▸ **WORKING DATA**:

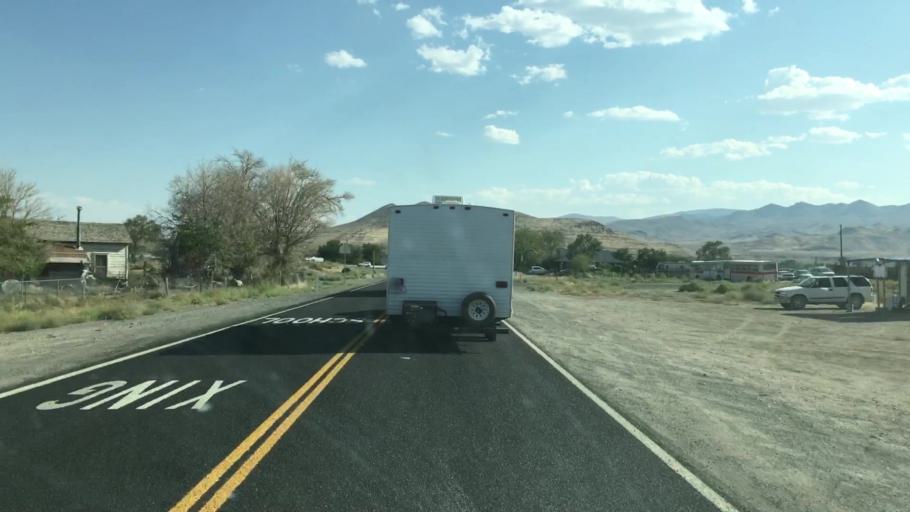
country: US
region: Nevada
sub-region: Lyon County
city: Fernley
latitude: 39.6334
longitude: -119.2906
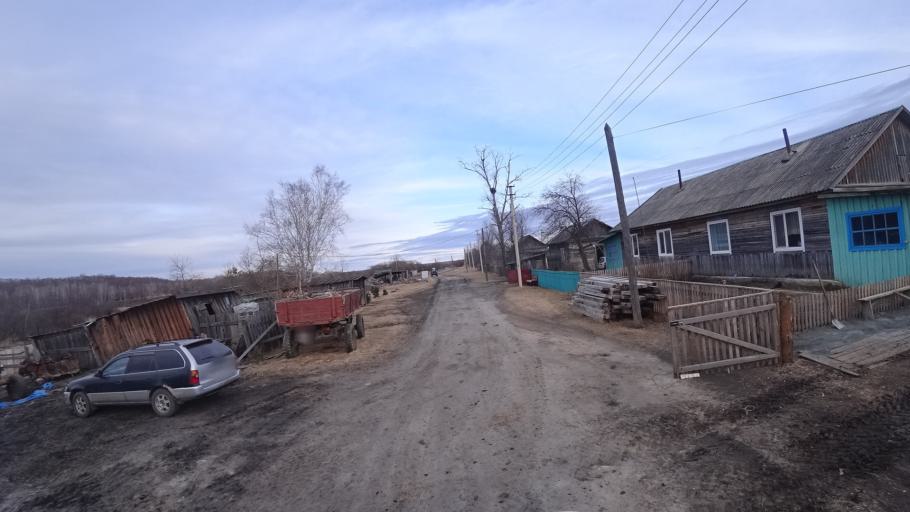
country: RU
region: Amur
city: Bureya
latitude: 50.0220
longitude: 129.7679
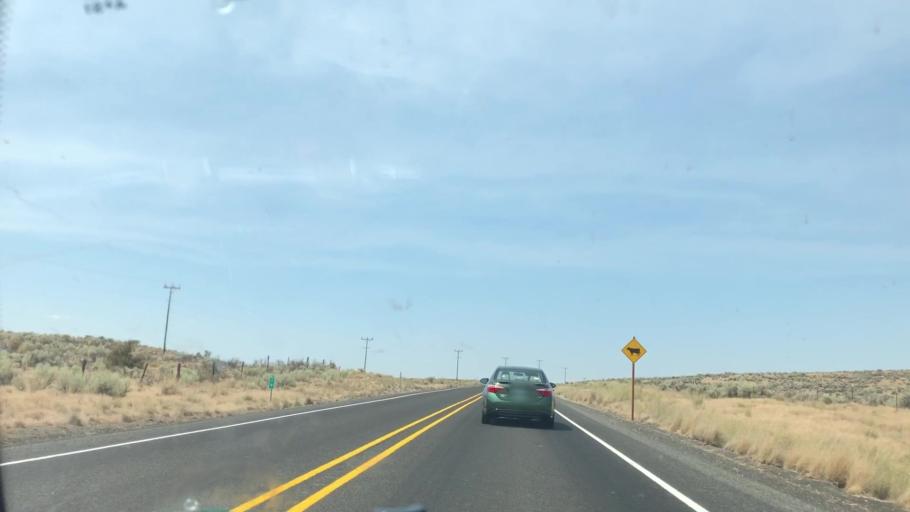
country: US
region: Idaho
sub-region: Owyhee County
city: Murphy
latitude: 42.9933
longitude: -117.0597
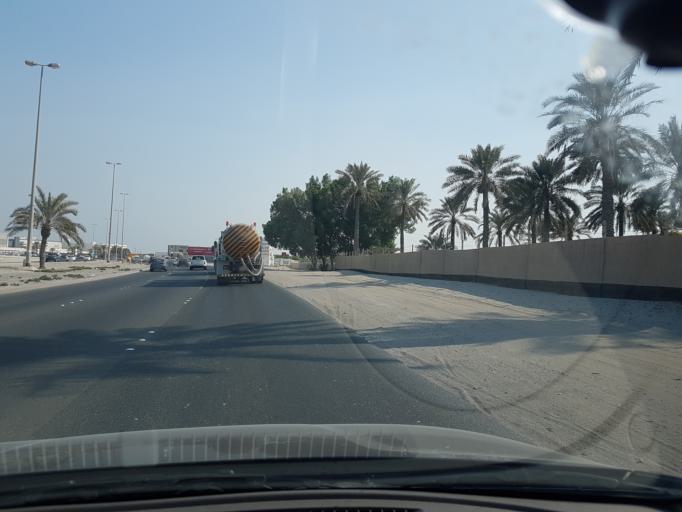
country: BH
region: Northern
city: Sitrah
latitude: 26.1612
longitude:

▸ **WORK INSTRUCTIONS**:
Reproduce the records above, replacing every occurrence of "city" with "locality" and leaving everything else unchanged. Omit the pictures from your answer.

▸ **EXERCISE SOLUTION**:
country: US
region: Nevada
sub-region: Lyon County
locality: Fernley
latitude: 39.6334
longitude: -119.2906
country: RU
region: Amur
locality: Bureya
latitude: 50.0220
longitude: 129.7679
country: US
region: Idaho
sub-region: Owyhee County
locality: Murphy
latitude: 42.9933
longitude: -117.0597
country: BH
region: Northern
locality: Sitrah
latitude: 26.1612
longitude:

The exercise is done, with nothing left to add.